Roles and Types of Agents

The role of Agents in LangChain is like the conductors of an orchestra, coordinating the various components to create a harmonious interaction. They are responsible for interpreting user inputs, deciding which tools to use, and managing the flow of information within the system. This adaptability and intelligence make agents a crucial component in handling complex, multi-step tasks.

LangChain supports two main types of agents: Action Agents and Plan-and-Execute Agents.

  • Action Agents are more conventional and good for small tasks. They are like the sprinters in a race, quick and focused on a single task
  • Plan-and-Execute Agents are more suited to complex or long-running tasks. They handle the initial planning step, which helps to maintain long-term objectives and focus. They are like marathon runners, strategic and endurance-focused.

In real-world scenarios, agents can be used in various ways. For instance, a Product Manager might use an agent to analyze customer feedback and generate insights. The agent could decide to use a sentiment analysis tool to understand the overall sentiment of the feedback, and then use a summarization tool to condense the feedback into key points.

Similarly, a Designer might use an agent to generate design ideas based on user inputs.
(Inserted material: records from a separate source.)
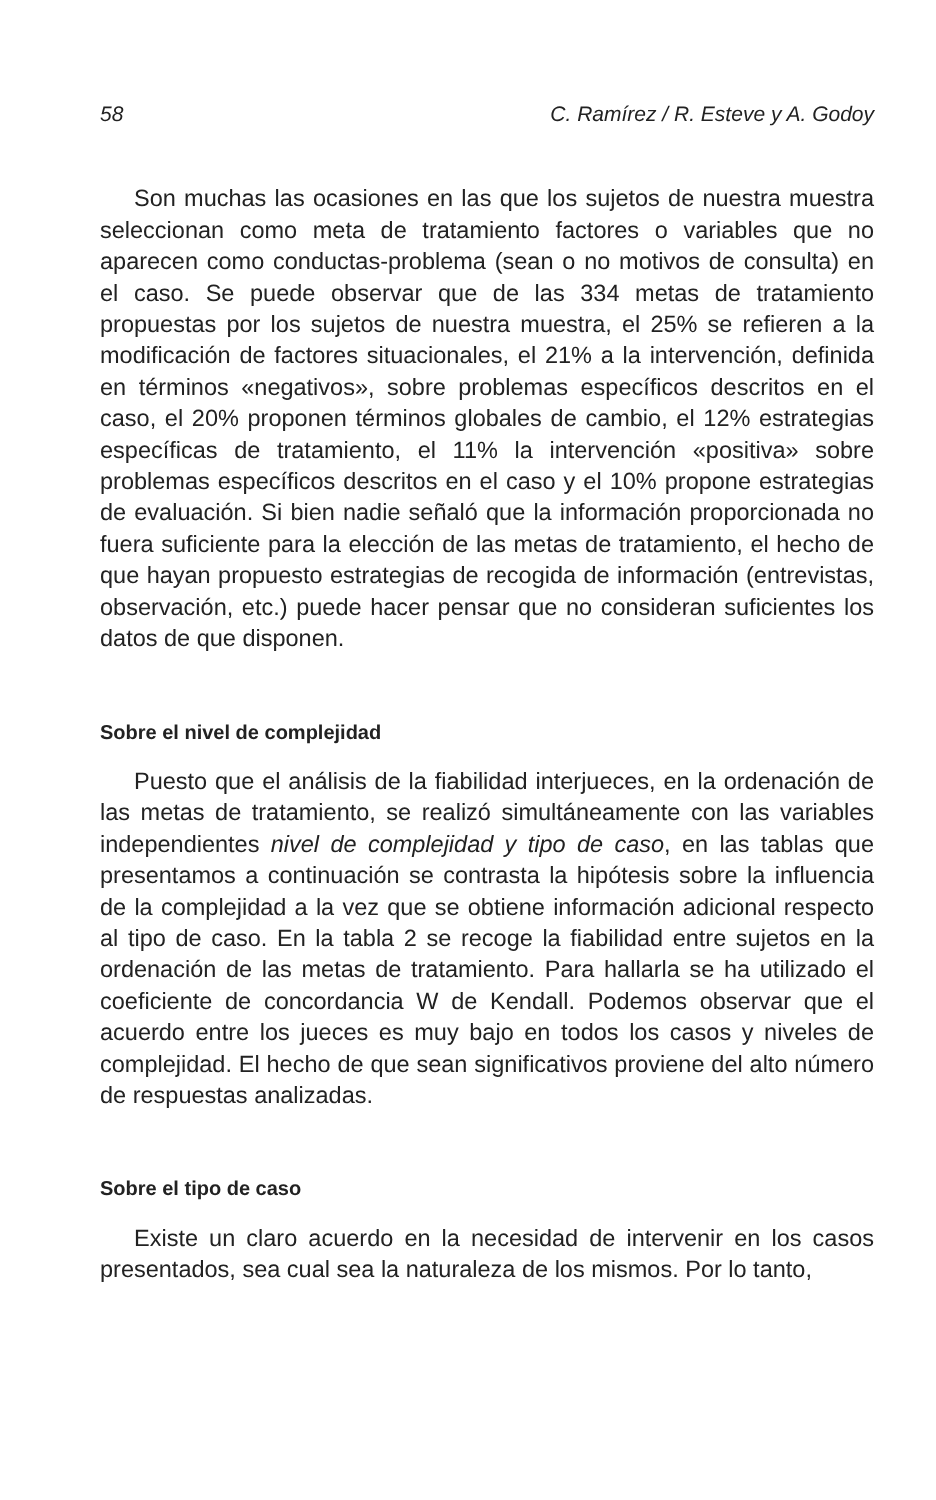58 C. Ramírez / R. Esteve y A. Godoy
Son muchas las ocasiones en las que los sujetos de nuestra muestra seleccionan como meta de tratamiento factores o variables que no aparecen como conductas-problema (sean o no motivos de consulta) en el caso. Se puede observar que de las 334 metas de tratamiento propuestas por los sujetos de nuestra muestra, el 25% se refieren a la modificación de factores situacionales, el 21% a la intervención, definida en términos «negativos», sobre problemas específicos descritos en el caso, el 20% proponen términos globales de cambio, el 12% estrategias específicas de tratamiento, el 11% la intervención «positiva» sobre problemas específicos descritos en el caso y el 10% propone estrategias de evaluación. Si bien nadie señaló que la información proporcionada no fuera suficiente para la elección de las metas de tratamiento, el hecho de que hayan propuesto estrategias de recogida de información (entrevistas, observación, etc.) puede hacer pensar que no consideran suficientes los datos de que disponen.
Sobre el nivel de complejidad
Puesto que el análisis de la fiabilidad interjueces, en la ordenación de las metas de tratamiento, se realizó simultáneamente con las variables independientes nivel de complejidad y tipo de caso, en las tablas que presentamos a continuación se contrasta la hipótesis sobre la influencia de la complejidad a la vez que se obtiene información adicional respecto al tipo de caso. En la tabla 2 se recoge la fiabilidad entre sujetos en la ordenación de las metas de tratamiento. Para hallarla se ha utilizado el coeficiente de concordancia W de Kendall. Podemos observar que el acuerdo entre los jueces es muy bajo en todos los casos y niveles de complejidad. El hecho de que sean significativos proviene del alto número de respuestas analizadas.
Sobre el tipo de caso
Existe un claro acuerdo en la necesidad de intervenir en los casos presentados, sea cual sea la naturaleza de los mismos. Por lo tanto,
The agent could decide to use a brainstorming tool to generate a list of ideas, and then use a ranking tool to prioritize the ideas based on certain criteria.
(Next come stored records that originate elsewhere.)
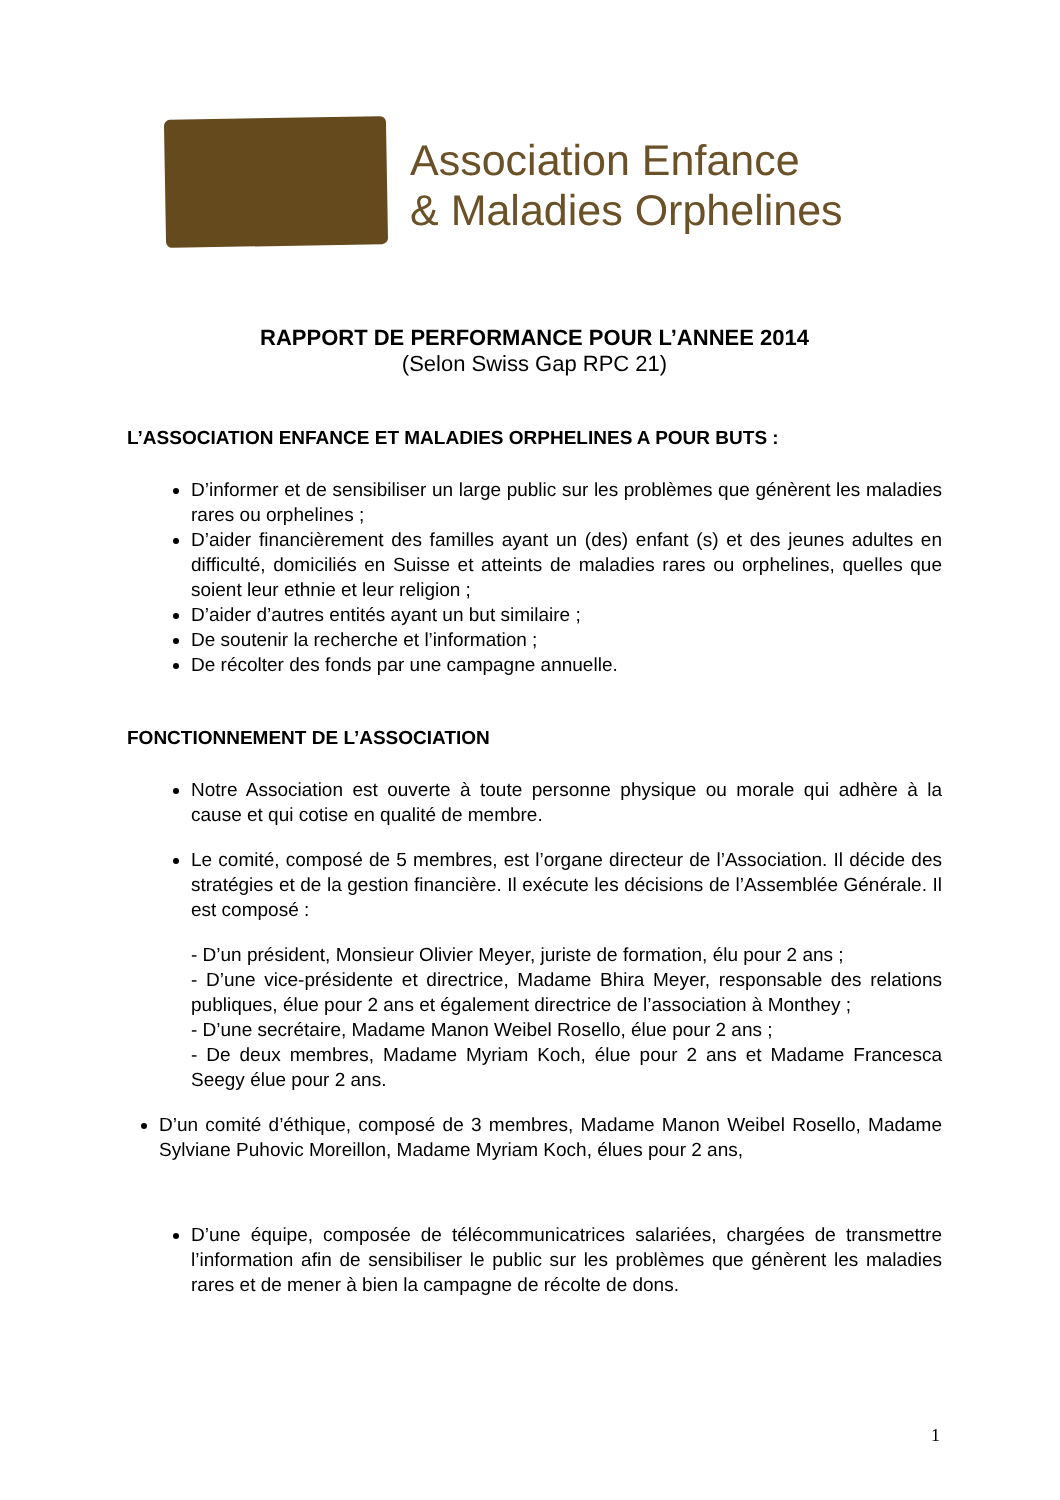Association Enfance
& Maladies Orphelines
RAPPORT DE PERFORMANCE POUR L’ANNEE 2014
(Selon Swiss Gap RPC 21)
L’ASSOCIATION ENFANCE ET MALADIES ORPHELINES A POUR BUTS :
D’informer et de sensibiliser un large public sur les problèmes que génèrent les maladies rares ou orphelines ;
D’aider financièrement des familles ayant un (des) enfant (s) et des jeunes adultes en difficulté, domiciliés en Suisse et atteints de maladies rares ou orphelines, quelles que soient leur ethnie et leur religion ;
D’aider d’autres entités ayant un but similaire ;
De soutenir la recherche et l’information ;
De récolter des fonds par une campagne annuelle.
FONCTIONNEMENT DE L’ASSOCIATION
Notre Association est ouverte à toute personne physique ou morale qui adhère à la cause et qui cotise en qualité de membre.
Le comité, composé de 5 membres, est l’organe directeur de l’Association. Il décide des stratégies et de la gestion financière. Il exécute les décisions de l’Assemblée Générale. Il est composé :
- D’un président, Monsieur Olivier Meyer, juriste de formation, élu pour 2 ans ;
- D’une vice-présidente et directrice, Madame Bhira Meyer, responsable des relations publiques, élue pour 2 ans et également directrice de l’association à Monthey ;
- D’une secrétaire, Madame Manon Weibel Rosello, élue pour 2 ans ;
- De deux membres, Madame Myriam Koch, élue pour 2 ans et Madame Francesca Seegy élue pour 2 ans.
D’un comité d’éthique, composé de 3 membres, Madame Manon Weibel Rosello, Madame Sylviane Puhovic Moreillon, Madame Myriam Koch, élues pour 2 ans,
D’une équipe, composée de télécommunicatrices salariées, chargées de transmettre l’information afin de sensibiliser le public sur les problèmes que génèrent les maladies rares et de mener à bien la campagne de récolte de dons.
1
The Future of Agents: The Sky(net) is the Limit

As LangChain continues to evolve, the role of agents is expected to become even more significant. With advancements in AI and machine learning, agents could become capable of making more complex decisions, handling more sophisticated tasks, and providing more personalized and relevant responses. So, while we're not quite at the Skynet level yet, the future of agents in LangChain is certainly exciting and full of potential.

Enjoy Video More Than Reading?

If you’re more of a visual learner and want to soak in the ultimate video series on LangChain fundamentals, you're going to want to check out Greg Kamradt's amazing LangChain Fundamentals series on YouTube:

Conclusion: The Power of LangChain

As we wrap up this guide, it's clear that LangChain is more than just a tool—it's a revolutionary framework that's transforming the way we interact with language models. It's about harnessing the power of advanced language models like GPT-4 and making them accessible, adaptable, and highly functional.
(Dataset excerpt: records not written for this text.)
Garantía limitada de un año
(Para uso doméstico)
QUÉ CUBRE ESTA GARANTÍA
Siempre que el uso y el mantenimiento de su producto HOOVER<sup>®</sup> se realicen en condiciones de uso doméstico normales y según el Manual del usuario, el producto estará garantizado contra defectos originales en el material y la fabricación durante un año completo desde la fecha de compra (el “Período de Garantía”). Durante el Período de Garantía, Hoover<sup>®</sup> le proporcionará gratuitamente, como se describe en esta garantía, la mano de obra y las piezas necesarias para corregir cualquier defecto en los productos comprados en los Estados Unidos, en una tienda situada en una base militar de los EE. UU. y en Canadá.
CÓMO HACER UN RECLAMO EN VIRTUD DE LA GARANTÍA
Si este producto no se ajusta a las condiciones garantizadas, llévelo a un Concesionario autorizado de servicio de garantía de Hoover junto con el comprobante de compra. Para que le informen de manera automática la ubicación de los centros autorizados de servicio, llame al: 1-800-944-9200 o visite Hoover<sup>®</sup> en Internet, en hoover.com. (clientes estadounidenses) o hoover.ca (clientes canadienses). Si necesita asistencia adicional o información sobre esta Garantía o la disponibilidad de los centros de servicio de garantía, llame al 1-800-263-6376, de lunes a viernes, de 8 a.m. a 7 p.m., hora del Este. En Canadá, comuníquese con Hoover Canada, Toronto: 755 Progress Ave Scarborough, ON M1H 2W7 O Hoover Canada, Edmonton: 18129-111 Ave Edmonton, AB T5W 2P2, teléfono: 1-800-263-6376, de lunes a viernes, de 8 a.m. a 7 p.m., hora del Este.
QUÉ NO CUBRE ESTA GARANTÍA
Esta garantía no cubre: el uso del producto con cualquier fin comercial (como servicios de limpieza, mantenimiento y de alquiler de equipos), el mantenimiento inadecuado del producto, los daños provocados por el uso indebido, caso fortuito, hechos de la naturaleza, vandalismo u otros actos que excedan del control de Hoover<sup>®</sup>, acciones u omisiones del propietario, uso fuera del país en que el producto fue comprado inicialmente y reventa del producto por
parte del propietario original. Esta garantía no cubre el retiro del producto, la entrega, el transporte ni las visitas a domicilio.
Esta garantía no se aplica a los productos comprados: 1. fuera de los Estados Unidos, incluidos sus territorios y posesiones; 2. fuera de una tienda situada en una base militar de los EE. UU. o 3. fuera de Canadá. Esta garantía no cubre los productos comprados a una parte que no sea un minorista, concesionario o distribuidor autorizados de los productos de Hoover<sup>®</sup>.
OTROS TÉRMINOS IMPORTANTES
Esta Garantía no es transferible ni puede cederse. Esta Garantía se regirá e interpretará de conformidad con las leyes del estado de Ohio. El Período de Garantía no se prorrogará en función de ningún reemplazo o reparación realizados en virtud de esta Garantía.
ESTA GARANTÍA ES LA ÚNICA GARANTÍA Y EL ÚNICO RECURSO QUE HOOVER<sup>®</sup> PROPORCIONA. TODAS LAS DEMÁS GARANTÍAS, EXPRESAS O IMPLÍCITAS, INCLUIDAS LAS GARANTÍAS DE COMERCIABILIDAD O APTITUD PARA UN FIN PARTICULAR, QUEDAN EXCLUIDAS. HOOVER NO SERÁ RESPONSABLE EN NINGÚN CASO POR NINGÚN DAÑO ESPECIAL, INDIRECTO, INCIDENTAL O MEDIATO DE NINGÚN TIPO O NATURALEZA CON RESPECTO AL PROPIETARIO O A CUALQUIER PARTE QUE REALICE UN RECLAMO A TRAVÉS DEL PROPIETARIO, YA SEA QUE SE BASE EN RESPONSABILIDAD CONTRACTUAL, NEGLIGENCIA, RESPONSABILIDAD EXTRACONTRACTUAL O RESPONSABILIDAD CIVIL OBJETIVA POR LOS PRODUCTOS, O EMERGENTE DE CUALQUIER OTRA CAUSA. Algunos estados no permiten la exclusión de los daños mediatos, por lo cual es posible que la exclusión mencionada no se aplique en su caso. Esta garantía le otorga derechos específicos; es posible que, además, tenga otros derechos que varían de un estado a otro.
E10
Throughout this guide, we've explored the core concepts of LangChain, from Chains and Agents to the unique prompting techniques that guide the conversation with the model. We've seen how LangChain enables the creation of complex and dynamic language applications, capable of handling a wide range of use cases.

But the true power of LangChain lies in its versatility. Whether you're a product marketer looking to generate new product features, a data analyst seeking insights from large datasets, or a developer building a chatbot, LangChain provides the tools and framework to make it happen.

For technical and non-technical product people, LangChain opens up a world of possibilities. It's about taking the complexity out of interacting with language models and making it as simple as crafting a prompt. And with the ability to chain together multiple prompts and tools, you can create nuanced and sophisticated interactions that push the boundaries of what's possible with language models.

So, as we conclude this guide, we encourage you to explore LangChain and its potential. Dive into the concepts, experiment with the tools, and see for yourself how LangChain can transform the way you interact with language models. The future of language applications is here, and it's powered by LangChain.